Moreover, as one of the most powerful nations in the world, the United States’ influence is arguably functionally limitless. When the Trump administration decided to acknowledge Jerusalem as the capital of Israel and expressed the wish to move the US embassy from Tel Aviv, the Trump administration overturned decades of US foreign policy and international consensus on the status of Jerusalem, and peace efforts. Speaking to the Israeli Parliament in 2018, devoted Evangelist, Vice President Mike Pence, rationalized the decisions with Bible verses. The decisions and the speech were very much appreciated by conservative American Christians. The announcement surely had an effect on conservative and Evangelist state leaders, President Bolsonaro of Brazil and Guatemala’s President, Jimmy Morales. Shortly after, both expressed their plans to move their embassies to Jerusalem. The case of the US embassy illustrates perfectly how religion has influenced America’s foreign policy and the ripple effect their actions as a superpower has on the world. 

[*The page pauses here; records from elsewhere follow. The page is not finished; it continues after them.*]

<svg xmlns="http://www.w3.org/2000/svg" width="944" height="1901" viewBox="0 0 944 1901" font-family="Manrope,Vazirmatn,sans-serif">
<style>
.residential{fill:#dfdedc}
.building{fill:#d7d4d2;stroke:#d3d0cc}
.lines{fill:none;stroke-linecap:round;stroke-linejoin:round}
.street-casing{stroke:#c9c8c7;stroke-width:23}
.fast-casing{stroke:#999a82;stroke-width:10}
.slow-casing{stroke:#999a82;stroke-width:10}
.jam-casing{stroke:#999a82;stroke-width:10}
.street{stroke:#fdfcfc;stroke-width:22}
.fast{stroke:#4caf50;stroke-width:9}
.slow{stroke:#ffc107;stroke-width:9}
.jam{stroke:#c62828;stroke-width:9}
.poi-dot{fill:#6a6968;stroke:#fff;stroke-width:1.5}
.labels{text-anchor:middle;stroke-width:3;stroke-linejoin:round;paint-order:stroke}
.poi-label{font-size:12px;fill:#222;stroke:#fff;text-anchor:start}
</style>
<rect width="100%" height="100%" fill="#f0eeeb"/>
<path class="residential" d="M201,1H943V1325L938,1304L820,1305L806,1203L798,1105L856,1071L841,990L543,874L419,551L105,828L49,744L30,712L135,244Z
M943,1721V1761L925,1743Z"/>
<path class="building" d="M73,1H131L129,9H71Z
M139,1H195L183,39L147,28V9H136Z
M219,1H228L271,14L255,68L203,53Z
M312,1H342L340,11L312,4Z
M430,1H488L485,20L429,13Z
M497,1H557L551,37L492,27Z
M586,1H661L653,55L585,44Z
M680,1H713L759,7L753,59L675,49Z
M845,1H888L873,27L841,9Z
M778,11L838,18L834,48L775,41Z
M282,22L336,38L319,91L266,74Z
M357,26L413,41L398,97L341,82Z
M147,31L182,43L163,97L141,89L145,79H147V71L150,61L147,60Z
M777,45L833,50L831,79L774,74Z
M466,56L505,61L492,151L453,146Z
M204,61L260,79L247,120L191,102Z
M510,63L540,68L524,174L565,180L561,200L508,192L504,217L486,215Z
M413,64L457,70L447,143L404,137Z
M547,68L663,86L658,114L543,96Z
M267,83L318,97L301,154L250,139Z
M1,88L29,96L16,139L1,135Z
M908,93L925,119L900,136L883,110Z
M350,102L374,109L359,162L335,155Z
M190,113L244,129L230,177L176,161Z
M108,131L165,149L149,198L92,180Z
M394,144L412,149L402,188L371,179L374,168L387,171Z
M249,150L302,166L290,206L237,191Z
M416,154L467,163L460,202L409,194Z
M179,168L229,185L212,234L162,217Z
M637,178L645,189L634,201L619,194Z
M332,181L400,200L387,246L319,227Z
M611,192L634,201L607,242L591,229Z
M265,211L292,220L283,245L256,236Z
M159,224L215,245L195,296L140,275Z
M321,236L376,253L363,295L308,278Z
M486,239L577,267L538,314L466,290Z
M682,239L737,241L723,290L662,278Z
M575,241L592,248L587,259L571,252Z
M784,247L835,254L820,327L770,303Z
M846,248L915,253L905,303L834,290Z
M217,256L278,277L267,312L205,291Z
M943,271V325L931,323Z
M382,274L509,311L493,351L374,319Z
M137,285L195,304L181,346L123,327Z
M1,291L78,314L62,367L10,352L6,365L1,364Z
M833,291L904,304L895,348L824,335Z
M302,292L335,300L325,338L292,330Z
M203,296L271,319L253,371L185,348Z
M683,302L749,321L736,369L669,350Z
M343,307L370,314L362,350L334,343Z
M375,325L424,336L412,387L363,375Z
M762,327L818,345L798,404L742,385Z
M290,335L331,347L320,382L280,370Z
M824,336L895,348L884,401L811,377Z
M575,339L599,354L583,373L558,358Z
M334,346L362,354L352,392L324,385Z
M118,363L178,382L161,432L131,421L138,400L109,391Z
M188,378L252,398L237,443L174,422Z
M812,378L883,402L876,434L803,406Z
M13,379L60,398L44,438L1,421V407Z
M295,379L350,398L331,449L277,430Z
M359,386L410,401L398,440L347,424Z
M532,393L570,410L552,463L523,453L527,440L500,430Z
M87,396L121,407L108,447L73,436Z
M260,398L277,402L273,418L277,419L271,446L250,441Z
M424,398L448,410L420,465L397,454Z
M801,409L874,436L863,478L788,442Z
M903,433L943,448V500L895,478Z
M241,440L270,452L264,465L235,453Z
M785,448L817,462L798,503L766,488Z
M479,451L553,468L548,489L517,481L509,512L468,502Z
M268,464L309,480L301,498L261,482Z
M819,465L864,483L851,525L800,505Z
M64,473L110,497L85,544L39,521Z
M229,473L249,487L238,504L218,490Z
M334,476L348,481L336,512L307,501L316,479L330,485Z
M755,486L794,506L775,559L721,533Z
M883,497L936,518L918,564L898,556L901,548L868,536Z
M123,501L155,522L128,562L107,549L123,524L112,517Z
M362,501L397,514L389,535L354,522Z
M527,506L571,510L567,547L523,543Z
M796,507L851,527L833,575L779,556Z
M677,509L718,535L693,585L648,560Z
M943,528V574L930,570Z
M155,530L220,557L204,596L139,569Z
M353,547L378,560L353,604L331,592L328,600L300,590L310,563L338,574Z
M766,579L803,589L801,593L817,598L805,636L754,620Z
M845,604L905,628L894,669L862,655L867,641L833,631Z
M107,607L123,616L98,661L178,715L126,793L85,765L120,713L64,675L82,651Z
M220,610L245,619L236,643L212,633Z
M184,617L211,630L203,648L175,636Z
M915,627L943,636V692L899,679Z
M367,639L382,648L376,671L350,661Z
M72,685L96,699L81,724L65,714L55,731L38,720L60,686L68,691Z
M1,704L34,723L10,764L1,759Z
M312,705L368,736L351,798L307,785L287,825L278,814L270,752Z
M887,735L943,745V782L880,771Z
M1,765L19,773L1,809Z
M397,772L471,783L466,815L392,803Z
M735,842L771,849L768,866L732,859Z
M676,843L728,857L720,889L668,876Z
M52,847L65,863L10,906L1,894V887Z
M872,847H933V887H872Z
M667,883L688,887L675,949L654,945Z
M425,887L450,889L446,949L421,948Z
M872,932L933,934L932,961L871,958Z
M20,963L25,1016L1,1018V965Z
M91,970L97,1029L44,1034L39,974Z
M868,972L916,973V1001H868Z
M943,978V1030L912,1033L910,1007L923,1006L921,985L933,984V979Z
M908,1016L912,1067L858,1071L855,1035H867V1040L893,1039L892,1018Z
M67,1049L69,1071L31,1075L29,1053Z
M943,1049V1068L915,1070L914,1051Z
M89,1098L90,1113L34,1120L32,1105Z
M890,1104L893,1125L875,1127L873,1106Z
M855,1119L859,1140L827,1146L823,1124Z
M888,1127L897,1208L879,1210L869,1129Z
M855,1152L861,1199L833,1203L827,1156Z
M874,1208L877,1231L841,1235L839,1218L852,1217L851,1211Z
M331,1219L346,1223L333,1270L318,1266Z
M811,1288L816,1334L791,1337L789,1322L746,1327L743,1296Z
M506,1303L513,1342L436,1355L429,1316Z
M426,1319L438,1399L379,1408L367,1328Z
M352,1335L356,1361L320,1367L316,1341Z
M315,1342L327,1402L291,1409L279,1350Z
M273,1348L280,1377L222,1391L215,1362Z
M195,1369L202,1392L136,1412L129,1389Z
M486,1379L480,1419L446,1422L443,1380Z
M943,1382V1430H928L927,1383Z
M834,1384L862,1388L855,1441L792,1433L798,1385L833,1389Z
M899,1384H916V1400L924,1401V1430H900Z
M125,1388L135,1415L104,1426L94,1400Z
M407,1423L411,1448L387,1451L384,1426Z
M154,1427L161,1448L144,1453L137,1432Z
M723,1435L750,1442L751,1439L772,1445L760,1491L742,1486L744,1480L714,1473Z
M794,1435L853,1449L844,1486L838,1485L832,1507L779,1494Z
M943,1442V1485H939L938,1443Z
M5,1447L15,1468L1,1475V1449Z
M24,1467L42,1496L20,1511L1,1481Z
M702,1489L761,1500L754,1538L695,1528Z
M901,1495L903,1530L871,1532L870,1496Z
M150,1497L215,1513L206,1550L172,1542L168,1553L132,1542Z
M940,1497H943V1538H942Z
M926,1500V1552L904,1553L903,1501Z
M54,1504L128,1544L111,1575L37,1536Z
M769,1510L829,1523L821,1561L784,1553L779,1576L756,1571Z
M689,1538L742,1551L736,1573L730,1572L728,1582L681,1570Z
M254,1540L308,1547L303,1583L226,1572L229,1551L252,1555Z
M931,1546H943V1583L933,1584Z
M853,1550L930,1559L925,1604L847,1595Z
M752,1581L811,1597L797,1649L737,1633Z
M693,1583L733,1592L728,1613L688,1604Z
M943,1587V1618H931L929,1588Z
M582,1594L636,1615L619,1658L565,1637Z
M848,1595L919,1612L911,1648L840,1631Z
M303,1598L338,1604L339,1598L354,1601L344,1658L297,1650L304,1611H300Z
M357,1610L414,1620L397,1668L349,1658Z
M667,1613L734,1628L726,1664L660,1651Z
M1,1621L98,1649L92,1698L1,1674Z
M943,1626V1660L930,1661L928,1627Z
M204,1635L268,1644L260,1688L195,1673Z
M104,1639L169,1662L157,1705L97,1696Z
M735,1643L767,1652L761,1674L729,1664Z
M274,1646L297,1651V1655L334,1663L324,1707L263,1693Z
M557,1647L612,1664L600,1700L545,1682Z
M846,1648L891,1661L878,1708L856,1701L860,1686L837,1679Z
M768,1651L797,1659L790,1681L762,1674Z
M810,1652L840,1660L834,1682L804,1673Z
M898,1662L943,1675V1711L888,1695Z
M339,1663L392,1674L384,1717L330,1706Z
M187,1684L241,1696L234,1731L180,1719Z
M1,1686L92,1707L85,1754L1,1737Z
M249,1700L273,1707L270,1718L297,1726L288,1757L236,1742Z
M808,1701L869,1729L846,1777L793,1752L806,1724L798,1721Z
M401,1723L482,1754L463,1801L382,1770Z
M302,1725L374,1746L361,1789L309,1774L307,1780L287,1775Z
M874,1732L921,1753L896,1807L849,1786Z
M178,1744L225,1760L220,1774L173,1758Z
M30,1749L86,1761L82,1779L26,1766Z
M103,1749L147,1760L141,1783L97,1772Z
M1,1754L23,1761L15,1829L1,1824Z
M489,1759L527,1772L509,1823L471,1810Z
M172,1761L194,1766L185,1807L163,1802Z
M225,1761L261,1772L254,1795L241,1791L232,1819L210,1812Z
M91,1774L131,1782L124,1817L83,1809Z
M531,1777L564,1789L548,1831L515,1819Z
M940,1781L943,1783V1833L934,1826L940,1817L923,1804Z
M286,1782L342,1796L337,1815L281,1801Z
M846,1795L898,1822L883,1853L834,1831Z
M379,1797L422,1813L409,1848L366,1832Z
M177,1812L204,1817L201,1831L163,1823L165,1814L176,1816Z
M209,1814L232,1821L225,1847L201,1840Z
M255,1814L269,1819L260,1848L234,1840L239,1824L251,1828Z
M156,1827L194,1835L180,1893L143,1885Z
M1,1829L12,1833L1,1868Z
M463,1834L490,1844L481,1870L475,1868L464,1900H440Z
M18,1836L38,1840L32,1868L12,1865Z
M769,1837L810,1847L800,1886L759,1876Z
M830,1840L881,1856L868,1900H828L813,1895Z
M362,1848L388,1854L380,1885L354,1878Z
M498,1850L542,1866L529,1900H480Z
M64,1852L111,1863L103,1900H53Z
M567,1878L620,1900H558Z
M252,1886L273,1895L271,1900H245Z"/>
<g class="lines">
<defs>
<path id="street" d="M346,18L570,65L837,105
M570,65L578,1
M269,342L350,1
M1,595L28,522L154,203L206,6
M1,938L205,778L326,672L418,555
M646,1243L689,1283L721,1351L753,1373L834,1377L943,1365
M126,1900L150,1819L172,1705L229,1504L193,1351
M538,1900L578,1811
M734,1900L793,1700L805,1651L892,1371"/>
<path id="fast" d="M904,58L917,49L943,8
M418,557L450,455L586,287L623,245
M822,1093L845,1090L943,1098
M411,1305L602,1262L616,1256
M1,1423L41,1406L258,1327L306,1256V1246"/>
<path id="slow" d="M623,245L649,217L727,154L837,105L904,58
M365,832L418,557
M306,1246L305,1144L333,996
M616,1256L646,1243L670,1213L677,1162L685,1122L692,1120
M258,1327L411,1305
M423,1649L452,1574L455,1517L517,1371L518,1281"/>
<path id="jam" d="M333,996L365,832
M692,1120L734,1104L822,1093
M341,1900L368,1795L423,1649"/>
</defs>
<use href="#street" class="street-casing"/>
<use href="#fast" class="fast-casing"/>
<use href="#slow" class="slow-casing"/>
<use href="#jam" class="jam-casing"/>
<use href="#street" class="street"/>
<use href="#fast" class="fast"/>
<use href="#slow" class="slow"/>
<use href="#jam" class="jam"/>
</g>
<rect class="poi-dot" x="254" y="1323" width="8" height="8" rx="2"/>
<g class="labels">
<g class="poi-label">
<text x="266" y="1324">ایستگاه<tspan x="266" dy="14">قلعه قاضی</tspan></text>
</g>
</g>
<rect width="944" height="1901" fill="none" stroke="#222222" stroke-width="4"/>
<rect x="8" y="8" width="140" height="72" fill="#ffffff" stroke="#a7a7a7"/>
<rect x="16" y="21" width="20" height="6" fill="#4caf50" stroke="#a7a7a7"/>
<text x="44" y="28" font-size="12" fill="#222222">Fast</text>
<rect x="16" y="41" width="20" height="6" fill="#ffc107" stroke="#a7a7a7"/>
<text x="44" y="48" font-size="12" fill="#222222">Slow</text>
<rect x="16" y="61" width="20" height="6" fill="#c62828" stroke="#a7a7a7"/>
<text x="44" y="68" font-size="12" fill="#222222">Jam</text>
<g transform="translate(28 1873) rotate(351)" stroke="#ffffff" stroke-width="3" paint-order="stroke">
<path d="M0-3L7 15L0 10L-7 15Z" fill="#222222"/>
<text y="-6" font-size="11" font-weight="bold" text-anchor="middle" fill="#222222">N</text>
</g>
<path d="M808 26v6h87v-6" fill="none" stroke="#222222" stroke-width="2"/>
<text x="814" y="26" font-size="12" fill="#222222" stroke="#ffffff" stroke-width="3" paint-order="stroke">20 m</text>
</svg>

While enhancing “religious freedom” globally is a legitimate goal, granted it includes the right to hold any faith or beliefs and none at all, it should be done through the mechanisms already in place, like the UN’s Human Rights Council – an intergovernmental body with the responsibility of promoting and protecting all human rights globally. Unfortunately, the Trump administration withdrew the US from the Council in 2018. Consequently, their actions, including the creation of the Religious Freedom Alliance, undermines the UN as the most important actor on the international agenda on freedom of religion or belief. Also, it creates a forum where the US can potentially dominate the discourse around “religious freedom” and “vulnerable” human rights that are often confined in the name of religion. 

The newly established Religious Freedom Alliance’s prima facie neutral and inclusive declaration gives reasons for cautious optimism after years of discriminatory policy decisions grounded in conservative Christian values that have undermined international human rights law, international institutions and peace processes. But to quote former Chairperson of the US Commission on Civil Rights, Martin R. Castro, “The phrases ‘religious liberty’ and ‘religious freedom’ will stand for nothing except hypocrisy so long as they remain code words for discrimination, intolerance, racism, sexism, homophobia, Islamophobia, Christian supremacy or any form of intolerance.”